With recent update we now allow trailing commas in JSON objects and arrays.
About a week ago the customer contacted us to help him to build JSON for his Call URL action. Based on two non-required text fields he needed to generate an array with zero, one or two elements.
It turned out to be a non-trivial task. Off two fields we have 4 possible combinations: empty array, one-element array with the content of Field 1, one-element array with the content of Field 2, and finally two-elements array with both Field 1 and Field 2. Something like:
<%? IsNull([Field 1]) and IsNull([Field 2])%>
[]
<%?%>
<%? not IsNull([Field 1]) and IsNull([Field 2])%>
[
<%=[Field 1]%>
]
<%?%>
<%? IsNull([Field 1]) and not IsNull([Field 2])%>
[
<%=[Field 2]%>
]
<%?%>
<%? not IsNull([Field 1]) and not IsNull([Field 2])%>
[
<%=[Field 1]%>,
<%=[Field 2]%>
]
<%?%>
But is not four lines of formula a bit too much for two-elements array? Would not it better to write something like this?
[
<%? not IsNull([Field 1])%><%=[Field 1]%>,<%?%>
<%? not IsNull([Field 2])%><%=[Field 2]%><%?%>
]
As we have relatively strict JSON validation the code snippet above will produce an error.
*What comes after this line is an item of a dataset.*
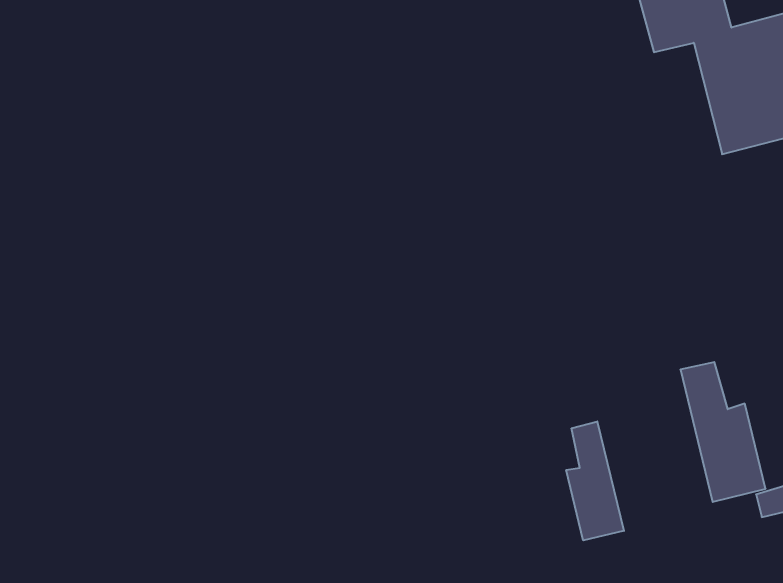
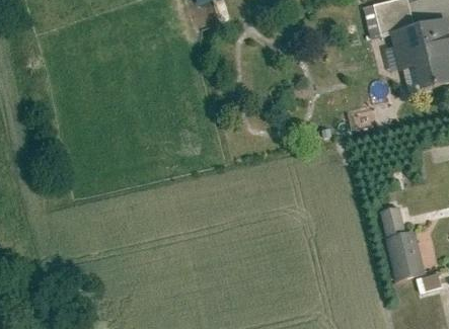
building: [566,421,624,540] -> none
The problem is in comma separating two array elements. The code will successfully handle 3 of 4 cases (empty array; Field 2 only; Field 1 and Field 2), but absence of Field 2 generated output will end with dangling comma JSON standard does not allow. Perhaps this can be handled by adding extra conditions but with more optional elements in the array the complexity of the formula will grow exponentially.
So, we decided to do a little tweak. We now allow trailing commas in JSON arrays and objects. That is, we allow the comma after last array element or object’s property-value pair. And we remove them prior to sending the content to the server. With this addition latter snippet becomes valid.